Sift the material for lines containing "root", and return them.

===== PROVIDED INFORMATION =====

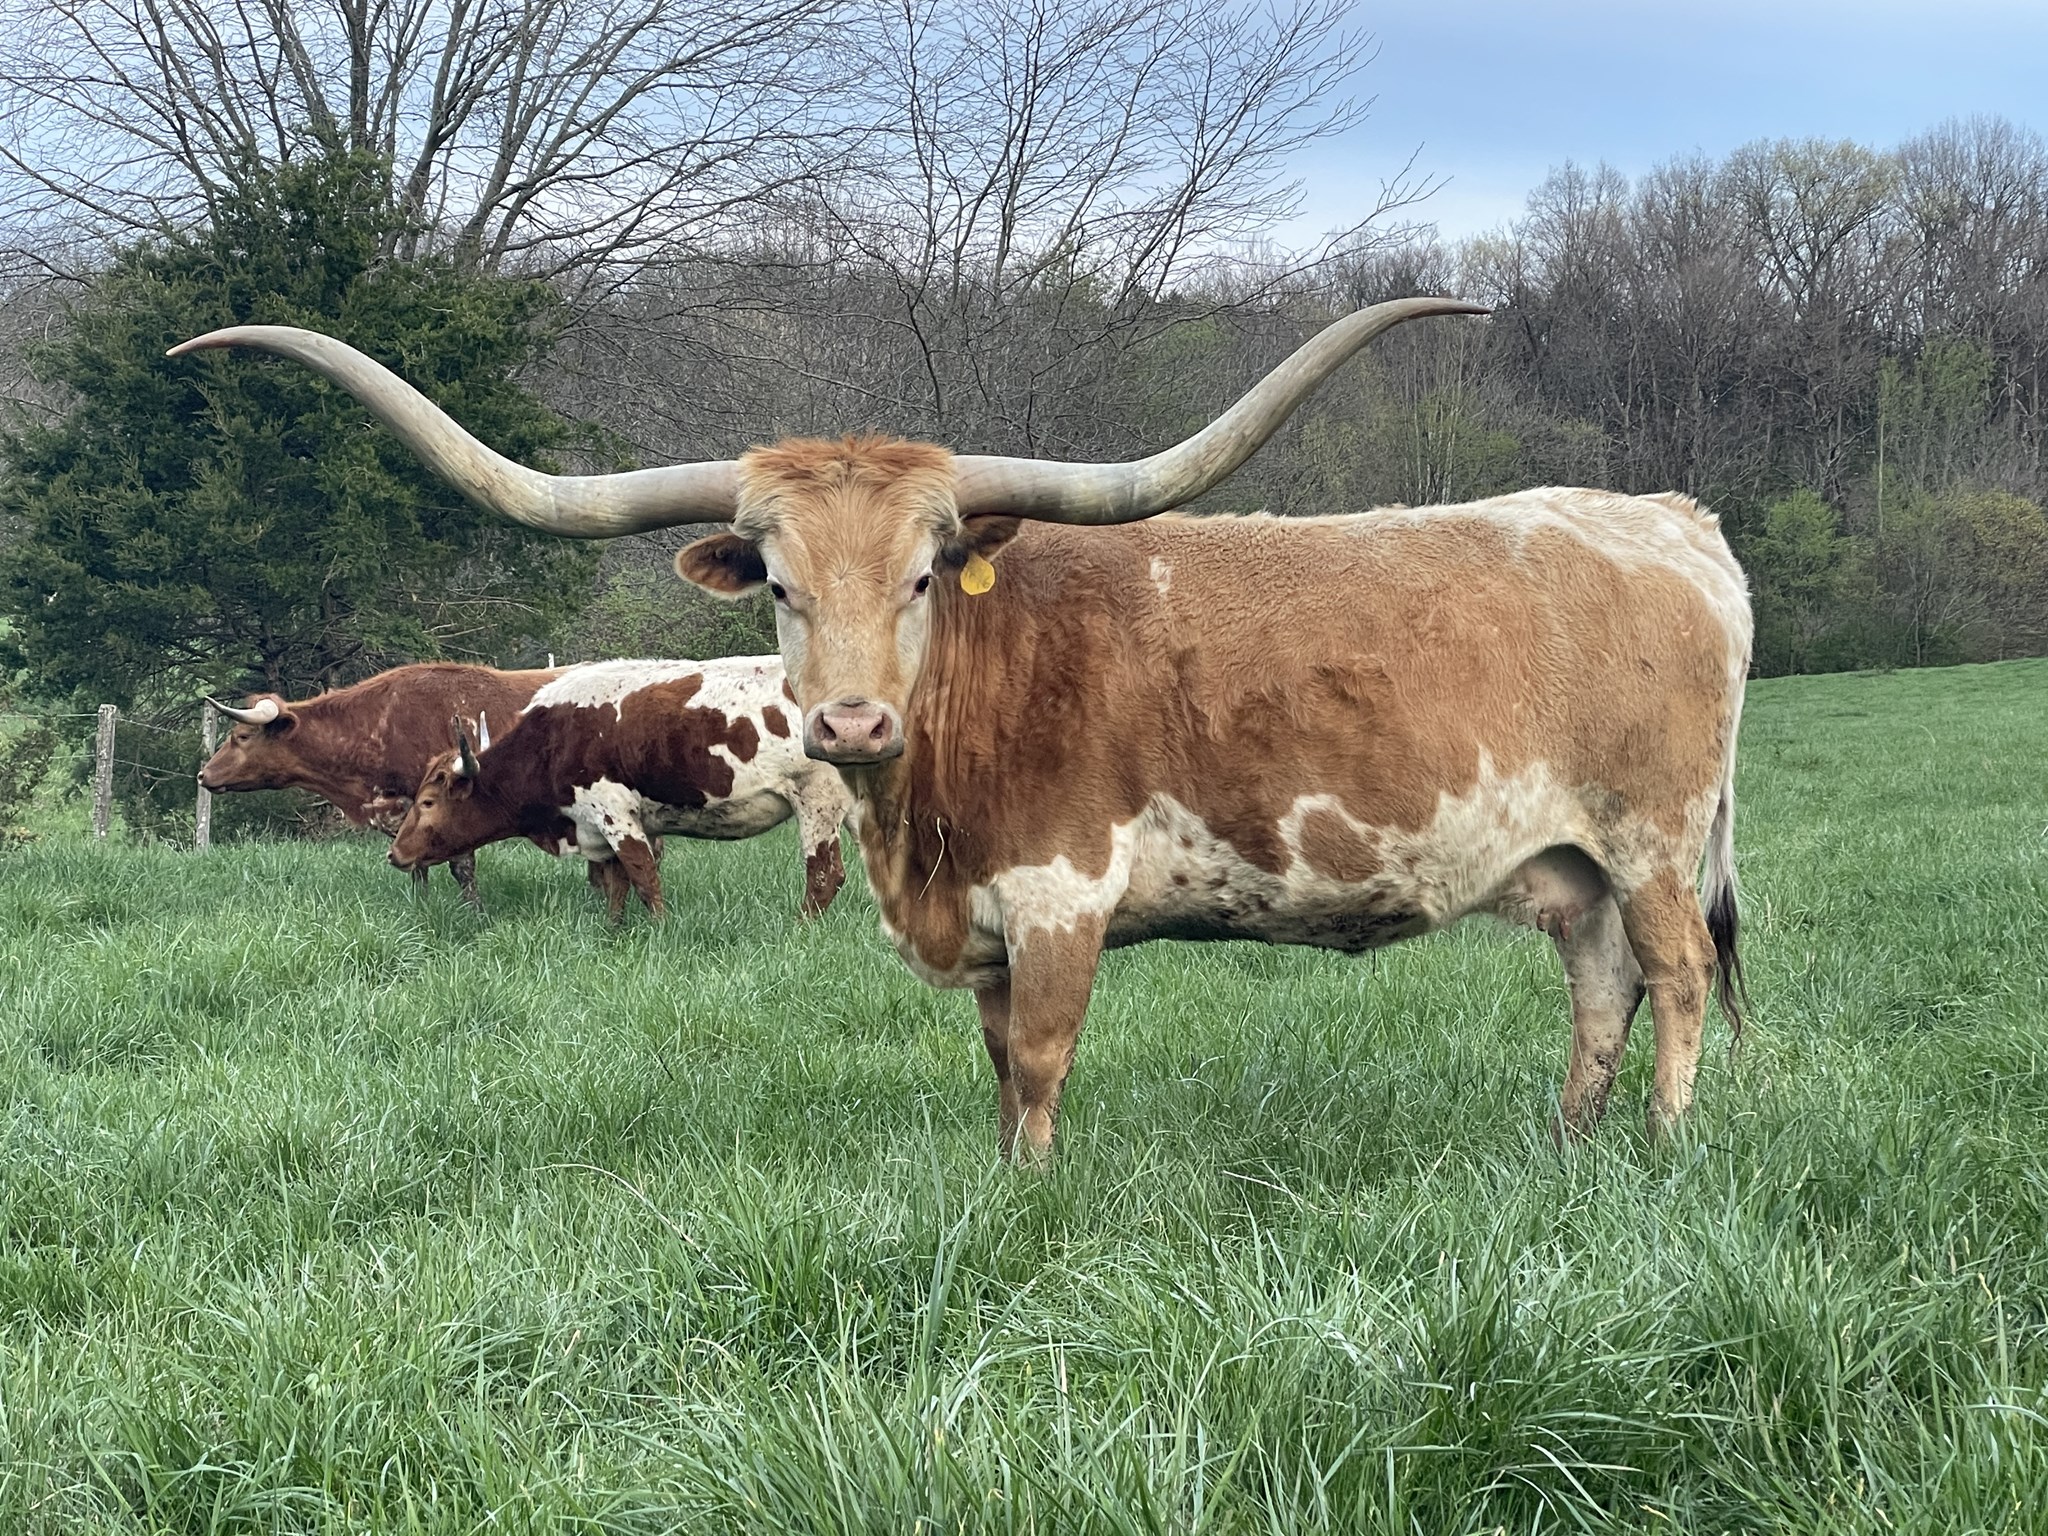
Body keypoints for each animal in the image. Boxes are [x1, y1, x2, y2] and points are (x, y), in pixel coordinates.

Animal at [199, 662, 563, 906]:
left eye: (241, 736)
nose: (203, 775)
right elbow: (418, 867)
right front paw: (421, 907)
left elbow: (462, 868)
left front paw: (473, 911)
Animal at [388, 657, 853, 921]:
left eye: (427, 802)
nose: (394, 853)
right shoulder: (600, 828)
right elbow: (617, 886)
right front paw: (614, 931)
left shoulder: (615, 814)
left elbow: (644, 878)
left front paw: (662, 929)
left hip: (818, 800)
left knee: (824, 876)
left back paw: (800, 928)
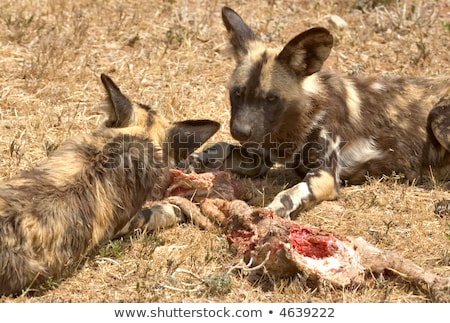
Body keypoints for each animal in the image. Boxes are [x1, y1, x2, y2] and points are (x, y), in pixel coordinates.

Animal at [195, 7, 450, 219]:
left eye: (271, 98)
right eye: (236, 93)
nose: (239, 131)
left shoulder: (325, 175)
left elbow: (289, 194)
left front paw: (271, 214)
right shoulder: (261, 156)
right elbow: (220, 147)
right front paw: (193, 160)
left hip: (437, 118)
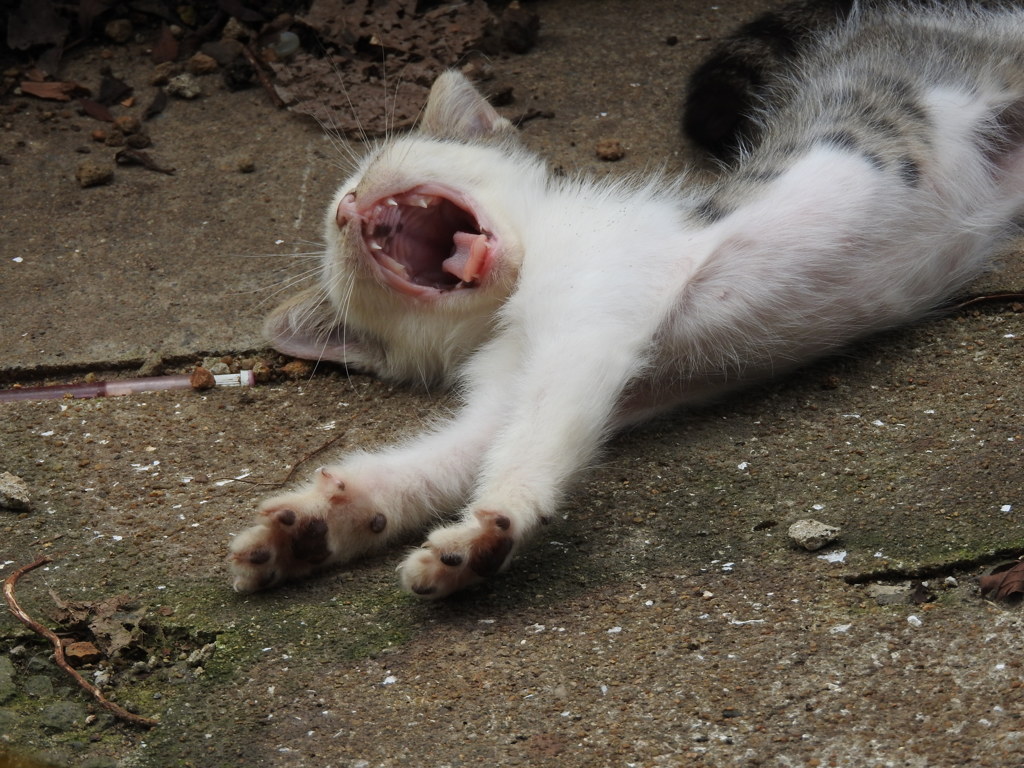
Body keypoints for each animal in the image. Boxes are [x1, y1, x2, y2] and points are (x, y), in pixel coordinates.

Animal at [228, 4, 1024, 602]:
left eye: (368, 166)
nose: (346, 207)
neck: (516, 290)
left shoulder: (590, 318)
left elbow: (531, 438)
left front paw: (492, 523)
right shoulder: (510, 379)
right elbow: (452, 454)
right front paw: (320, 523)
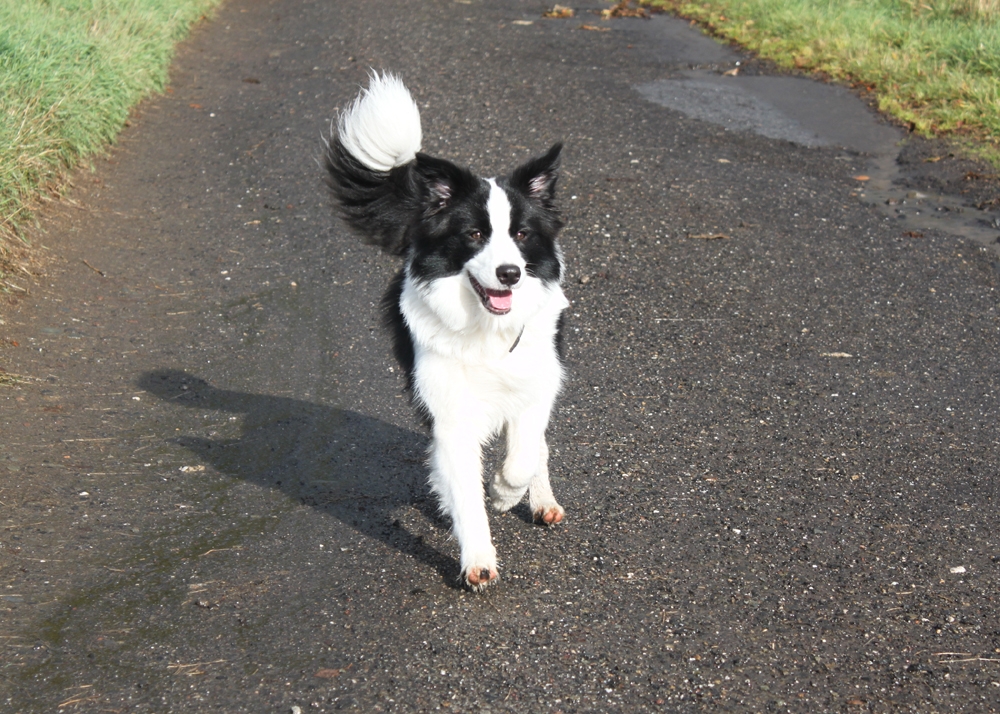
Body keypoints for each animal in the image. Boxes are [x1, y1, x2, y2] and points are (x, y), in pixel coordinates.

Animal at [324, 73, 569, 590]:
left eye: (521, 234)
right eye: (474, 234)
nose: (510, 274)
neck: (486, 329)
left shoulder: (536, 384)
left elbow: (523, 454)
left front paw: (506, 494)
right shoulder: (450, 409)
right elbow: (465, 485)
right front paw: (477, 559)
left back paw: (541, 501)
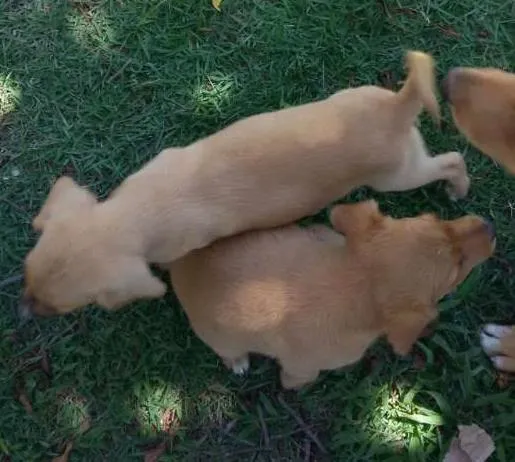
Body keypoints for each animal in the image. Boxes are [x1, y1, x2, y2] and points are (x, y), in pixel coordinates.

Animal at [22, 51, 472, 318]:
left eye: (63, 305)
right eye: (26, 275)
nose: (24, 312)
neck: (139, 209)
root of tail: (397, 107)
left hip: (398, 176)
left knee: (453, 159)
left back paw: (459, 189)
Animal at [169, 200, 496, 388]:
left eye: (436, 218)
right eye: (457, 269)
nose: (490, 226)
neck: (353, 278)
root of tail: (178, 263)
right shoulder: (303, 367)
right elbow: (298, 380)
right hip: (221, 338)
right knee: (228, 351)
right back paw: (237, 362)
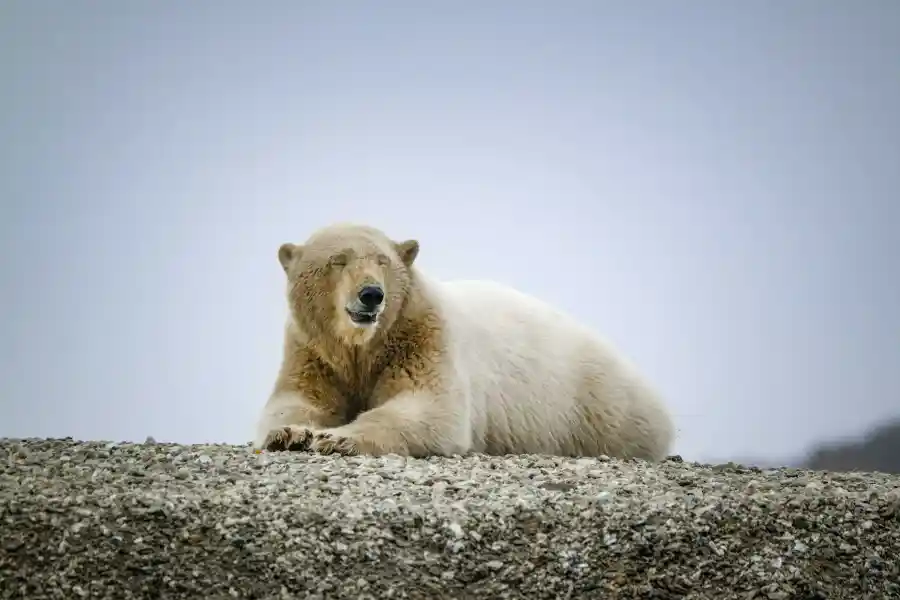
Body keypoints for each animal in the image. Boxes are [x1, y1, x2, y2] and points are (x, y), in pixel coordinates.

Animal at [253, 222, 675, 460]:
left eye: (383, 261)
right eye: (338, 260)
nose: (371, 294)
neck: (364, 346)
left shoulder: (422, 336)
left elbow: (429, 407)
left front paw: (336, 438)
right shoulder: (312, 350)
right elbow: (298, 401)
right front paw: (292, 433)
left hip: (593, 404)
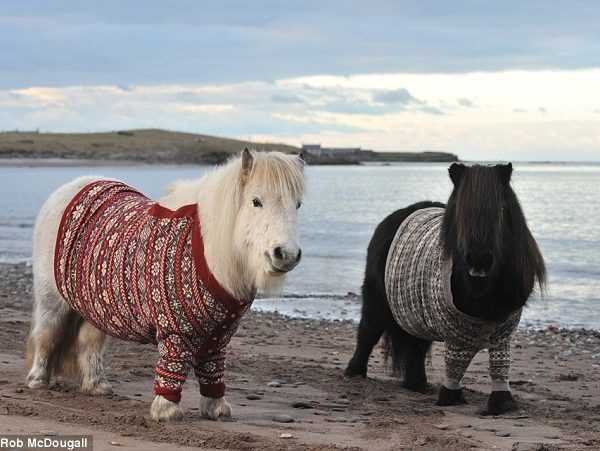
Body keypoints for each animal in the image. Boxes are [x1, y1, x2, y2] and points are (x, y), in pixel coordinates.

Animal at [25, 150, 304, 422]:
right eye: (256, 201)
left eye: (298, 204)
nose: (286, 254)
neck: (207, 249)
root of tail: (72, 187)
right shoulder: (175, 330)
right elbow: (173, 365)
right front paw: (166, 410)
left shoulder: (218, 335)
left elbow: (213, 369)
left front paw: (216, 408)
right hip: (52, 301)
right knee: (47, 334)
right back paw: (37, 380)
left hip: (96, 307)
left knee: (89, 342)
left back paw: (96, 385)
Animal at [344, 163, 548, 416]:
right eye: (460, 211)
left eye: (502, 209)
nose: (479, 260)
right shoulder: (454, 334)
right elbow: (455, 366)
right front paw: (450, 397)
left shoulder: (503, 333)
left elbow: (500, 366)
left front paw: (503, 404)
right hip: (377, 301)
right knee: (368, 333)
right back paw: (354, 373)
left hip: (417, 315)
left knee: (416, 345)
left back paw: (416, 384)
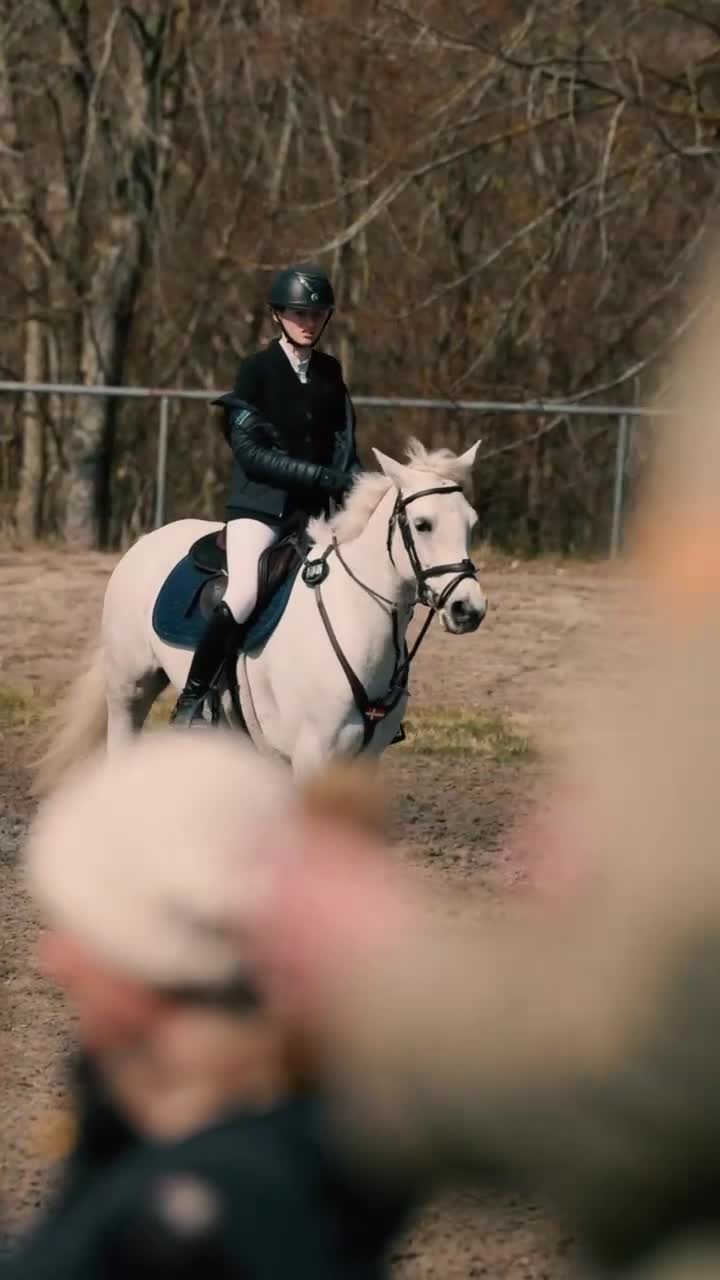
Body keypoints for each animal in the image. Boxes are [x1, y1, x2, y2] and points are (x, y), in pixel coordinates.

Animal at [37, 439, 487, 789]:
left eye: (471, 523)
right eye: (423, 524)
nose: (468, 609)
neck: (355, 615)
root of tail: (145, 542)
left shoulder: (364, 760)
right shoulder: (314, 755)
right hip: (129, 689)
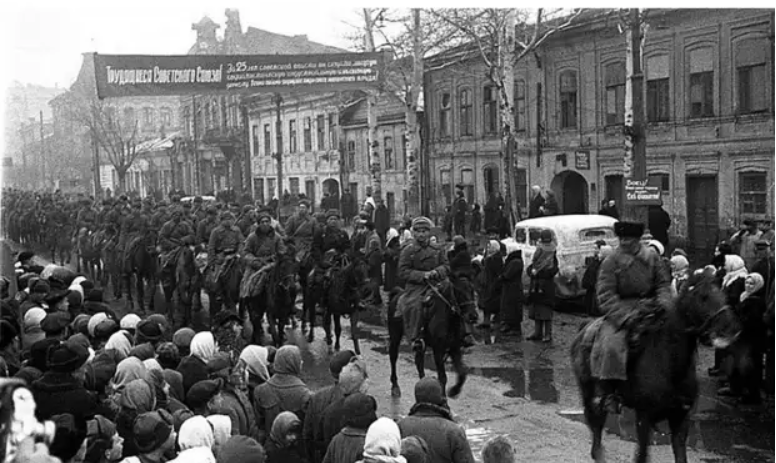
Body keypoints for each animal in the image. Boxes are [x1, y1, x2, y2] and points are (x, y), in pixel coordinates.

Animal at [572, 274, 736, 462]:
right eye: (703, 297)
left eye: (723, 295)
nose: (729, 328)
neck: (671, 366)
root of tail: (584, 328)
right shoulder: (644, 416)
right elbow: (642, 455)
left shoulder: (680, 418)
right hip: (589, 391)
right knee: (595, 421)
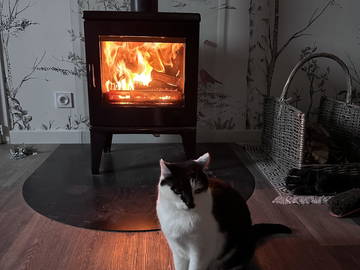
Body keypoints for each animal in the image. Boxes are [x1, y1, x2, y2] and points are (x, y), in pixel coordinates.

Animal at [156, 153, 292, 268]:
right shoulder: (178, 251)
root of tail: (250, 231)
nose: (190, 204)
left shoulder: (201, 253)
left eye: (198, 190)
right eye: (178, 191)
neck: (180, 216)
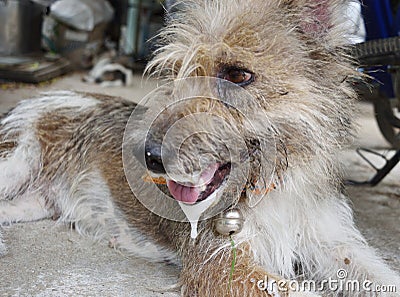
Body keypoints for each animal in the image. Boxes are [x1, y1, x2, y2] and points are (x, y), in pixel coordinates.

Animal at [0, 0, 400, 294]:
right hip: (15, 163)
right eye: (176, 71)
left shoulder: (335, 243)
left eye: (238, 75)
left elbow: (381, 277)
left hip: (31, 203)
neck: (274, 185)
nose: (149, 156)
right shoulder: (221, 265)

=====

**FINISHED EXERCISE:**
root of tail: (397, 107)
root of tail: (178, 263)
root of tail: (72, 187)
root of tail: (145, 542)
root of tail: (584, 328)
root of tail: (250, 231)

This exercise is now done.